What we discover is that D is the IV chord. And if we refer back to the section on diatonic major harmony, we know that the IV chord is major in quality, just like the D chord is here. Therefore, A–D–A is a I–IV–I progression in A.
Since this progression is diatonic to A major, we could play any major-type scale throughout: A major (Ionian), A Lydian, A Mixolydian, or A major pentatonic.
Here, A major pentatonic is used exclusively. Over the A triad, the phrase emphasizes the chord’s 3rd and 5th, C# and E, whereas over the D triad, the emphasis shifts to F# and A, which function as the 3rd and 5th of D, respectively.
Since both chords are major, we can play any major-type scale relative to the changes; for example, we could play A major over the A chord, then switch to D Lydian for the D chord.
What we’ve chosen to do here is to stick to A major pentatonic for the A chord and then switch to D major pentatonic for the D chord—a very country-esque move! Similar to the key-center phrase, this one also focuses heavily on chord tones, particularly the 3rd of each chord.
Theory break – fun time
Time to make a break.
You did a good job if you managed to reach this point and understand everything said above.
Here is an example to take a look at.
Riff 2. E-D-A
This blues-rock boogie pattern fluctuates between the 5th and 6th of each chord as it descends the E–D–A progression.
With three major chords present, how do you decides which chord is the tonic?
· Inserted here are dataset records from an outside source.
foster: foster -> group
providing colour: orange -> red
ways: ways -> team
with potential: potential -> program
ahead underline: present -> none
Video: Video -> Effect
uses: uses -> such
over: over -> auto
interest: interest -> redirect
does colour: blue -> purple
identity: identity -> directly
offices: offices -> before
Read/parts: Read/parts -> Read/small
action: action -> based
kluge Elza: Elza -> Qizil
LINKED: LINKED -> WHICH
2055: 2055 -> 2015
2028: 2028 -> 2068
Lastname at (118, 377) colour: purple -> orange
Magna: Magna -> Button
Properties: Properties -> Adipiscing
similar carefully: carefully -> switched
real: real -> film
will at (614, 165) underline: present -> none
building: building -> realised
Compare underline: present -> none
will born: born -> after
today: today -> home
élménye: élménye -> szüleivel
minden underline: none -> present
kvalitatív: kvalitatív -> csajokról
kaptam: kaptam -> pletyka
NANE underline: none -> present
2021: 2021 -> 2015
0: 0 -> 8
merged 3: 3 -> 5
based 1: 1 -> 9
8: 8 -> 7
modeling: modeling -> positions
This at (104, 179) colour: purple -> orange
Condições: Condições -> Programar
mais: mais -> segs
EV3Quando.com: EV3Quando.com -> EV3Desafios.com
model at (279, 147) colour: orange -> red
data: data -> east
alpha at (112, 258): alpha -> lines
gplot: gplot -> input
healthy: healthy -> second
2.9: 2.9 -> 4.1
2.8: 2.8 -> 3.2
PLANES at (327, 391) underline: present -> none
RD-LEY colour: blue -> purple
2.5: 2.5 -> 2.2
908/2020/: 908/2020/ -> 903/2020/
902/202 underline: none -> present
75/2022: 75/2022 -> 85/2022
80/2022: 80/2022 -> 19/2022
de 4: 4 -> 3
Well, the tip-off is the whole step between the D and E chords. If you think back to diatonic major-scale harmony, you’ll remember that the IV and V chords are major in quality and a whole-step apart.
If D and E are the IV and V chords, respectively, then A must be the tonic (I chord). Therefore, E–D–A must be a V–IV–I progression in A.
With the progression firmly rooted in A major, we could simply play the A major or A major pentatonic scale throughout.
However, because the riff has a bluesy quality to it, another option is the A minor pentatonic scale.
. This is followed in measure 2 by the root (D), b7th (C), and 5th (A) of D (implying D7), and in measures 3–4 by the root (A), b7th (G), and 5th (E) of A (implying A7). The effect (i.e., mixing major and minor tonalities) results in a very bluesy sound.
In this solo, we use an approach similar to the one used in our keycenter solo. Instead of A minor pentatonic, however, the solo starts with the E blues scale, changes to D blues for the D chord, and wraps up with a run up the extended form of the A minor pentatonic scale. Notice that the opening phrase is mimicked in measure 2.
This is a great tool for lending continuity to your solos while still nailing the chord changes.
Riff 3. A–F#m7–E–D–A
This arpeggiated riff is an extension of our previous progression, E–D– A. The only difference here is that two additional chords, A and F#m7, are tacked onto the beginning. We know a couple of things:
First, the E–D–A progression is rooted in A major. Second, this progression begins and ends with an A triad. One other thing you might recall is that F#m is the relative minor (vi chord) of A. With all of this information, we can confidently state that A–F#m7–E–D–A is a I–vi–V–IV–I progression in the key of A.
For this solo, we’re going to use the fifth-positon, three-notes-perstring A major scale exclusively. Notice that a legato pattern ascends the scale throughout the first three measures, with the root notes of the three chords (A, F#m7, and E) emphasized on beat 1 of each.
Here, we’re simply trying to emphasize the chord changes by landing on the tonic of each chord during the A major scale’s ascent. In measure 4, chord tones are emphasized on beats 1 (F#) and 3 (D) before resolving to the key’s root (A) in measure 5.
This solo starts with notes from the A major pentatonic scale (A–B– C#–E–F#) before shifting to the F# minor pentatonic scale (F#–A–B–C#–E) for the F#m7 chord change. Here’s the catch: they’re the same scale! Remember: A major and F# minor are relative scales—they share the same notes.
Notice, however, that as the chords change from A to F#m7, the phrase begins to highlight different pitches, particularly the F# note at fret 4 of string 4. In measure 3, the phrase climbs up an extended form of the E major pentatonic scale to nail the E chord change before resolving the solo via quick descent of the D major pentatonic scale in seventh position.